ÖSO ile Kuvvacılar arasındaki 7 fark
Cumhurbaşkanı Erdoğan, CHP’nin eleştirdiği Özgür Suriye Ordusu’nu özetle şu sözlerle savundu: “ÖSO, Kuvayı Milliye gibi sivil bir oluşumdur. (…) ÖSO’nun bizim kahraman askerlerimiz ile yan yana çarpışması iftihar edilecek bir görüntüdür.”
Cumhurbaşkanı’dır. İstediği şeyle övünebilir. Ama ÖSO’cuları Kuvayı Milliye’ye benzetmesi hiç şık olmadı. Kuvayı Milliye’nin ne olduğunu söylemeye gerek yok. Ama ne olmadığını kısaca hatırlatırsak, ÖSO’cularla arasındaki fark gün gibi ortaya çıkar:
»Kuvayı Milliye, herhangi bir devlete sırtını yaslamadı. Memleketi, 7 düvele karşı başkalarının lejyoneri olarak kurtarmadı.
»‘Kuvayı Milliyeciler, savaştıkları askerlerin cesedinden kalbini söküp yemedi.
»Kuvvacılar, ilkokulun önünde bomba yüklü aracı havaya uçurmadılar. Panikle kaçan çocukların arasında intihar bombacısı patlatmadılar. Dolayısıyla 45 çocuğu da öldürmediler.
»Alevi kadınları kafeslere koyarak şehrin içinde gezdirmediler.
»Kuvvacıların saygı duyduğu bir şeyh “Alevileri kıyma yapıp köpekleri besleyeceğiz” de demedi.
»Düşman pilotun kafasını kesip mangalın üzerine koyduktan sonra da poz vermediler.
»Posta memurlarını çatıdan aşağı atmayı hiç düşünmediler bile.
Eski Musul Başkonsolosu CHP’li Öztürk Yılmaz, Türk Silahlı Kuvvetleri’nin Afrin operasyonundaki müttefiki ÖSO’cuları IŞİD’e benzetince, hükümetin de yandaş medyanın da hedefi haline geldi.
Yılmaz’a en sert yandaş salvosu, “yavuz” medyasının amiral gemisi Sabah’tan geldi. Dünkü 1. sayfasında, 2014’te IŞİD tarafından rehin alınan Yılmaz için şu başlık atıldı: “Sahte Kahraman.”
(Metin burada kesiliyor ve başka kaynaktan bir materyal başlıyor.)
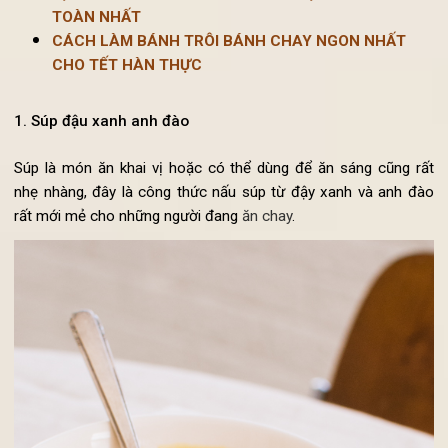
NGON NHẤT
ĐỊA CHỈ MUA ĐỒ CHAY Ở ĐÂU HÀ NỘI NGON - AN
TOÀN NHẤT
CÁCH LÀM BÁNH TRÔI BÁNH CHAY NGON NHẤT
CHO TẾT HÀN THỰC
1. Súp đậu xanh anh đào
Súp là món ăn khai vị hoặc có thể dùng để ăn sáng cũng r
nhẹ nhàng, đây là công thức nấu súp từ đậy xanh và anh đ
rất mới mẻ cho những người đang
ăn chay
.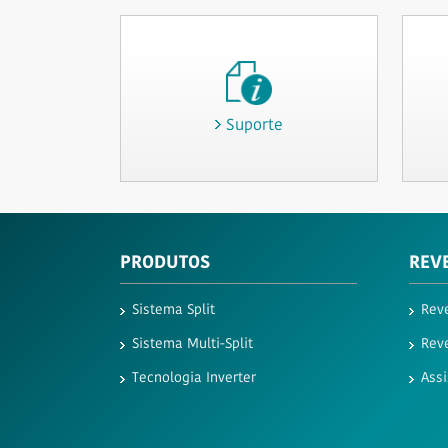
Suporte
PRODUTOS
REV
Sistema Split
Rev
Sistema Multi-Split
Rev
Tecnologia Inverter
Assi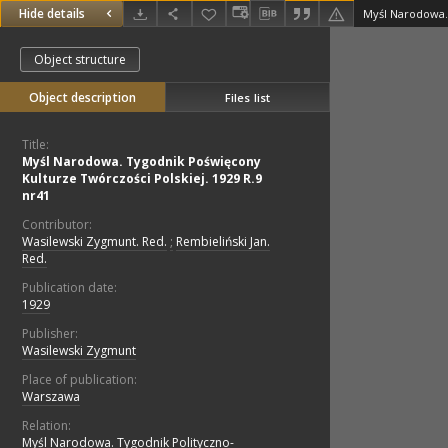
Hide details
Object structure
Object description
Files list
Title:
Myśl Narodowa. Tygodnik Poświęcony
Kulturze Twórczości Polskiej. 1929 R.9
nr41
Contributor:
Wasilewski Zygmunt. Red.
;
Rembieliński Jan.
Red.
Publication date:
1929
Publisher:
Wasilewski Zygmunt
Place of publication:
Warszawa
Relation:
Myśl Narodowa. Tygodnik Polityczno-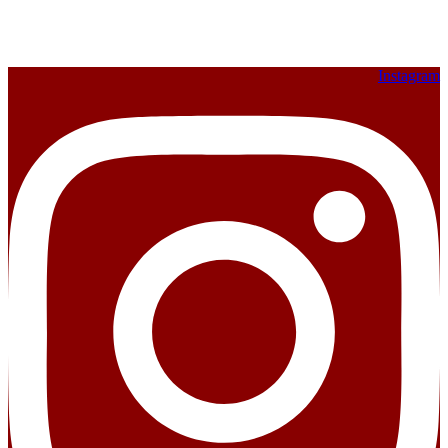
Instagram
Tesadüf bu ya, Yılmaz’ın ÖSO’yu eleştirmesinin ardından Sabah gazetesi şunu ortaya çıkarmış: Yılmaz, konsolosluğu basanlara kendini “Muhasebeci Kenan” olarak tanıtmış. Yerine polis memurunu konsolos olarak göstermiş.
Oysa aynı Sabah gazetesi, Öztürk Yılmaz ile birlikte konsolosluk çalışanlarının 2014’te kurtarılmasının ardından şu başlığı atmıştı: “Selam olsun adsız kahramanlara.”
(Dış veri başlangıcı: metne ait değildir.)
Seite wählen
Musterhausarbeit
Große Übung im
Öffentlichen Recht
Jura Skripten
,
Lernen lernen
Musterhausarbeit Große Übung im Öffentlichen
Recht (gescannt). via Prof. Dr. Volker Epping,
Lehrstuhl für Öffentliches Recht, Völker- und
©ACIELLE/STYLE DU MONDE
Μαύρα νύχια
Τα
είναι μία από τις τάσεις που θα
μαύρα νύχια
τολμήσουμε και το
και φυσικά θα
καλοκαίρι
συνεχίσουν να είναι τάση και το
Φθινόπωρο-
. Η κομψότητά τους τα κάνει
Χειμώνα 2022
Gazete, dönemin Başkonsolosu Yılmaz’ın bireysel kahramanlığını ise şu cümle ile duyurmuştu: “Başına silah dayadılar, yine de konuşmadı.”
Sabah’ın tek tutarlılığı başlıktaki “kahraman” sözcüğünde. 4 yıl önce “isimsiz”di, şimdi ise “sahte.”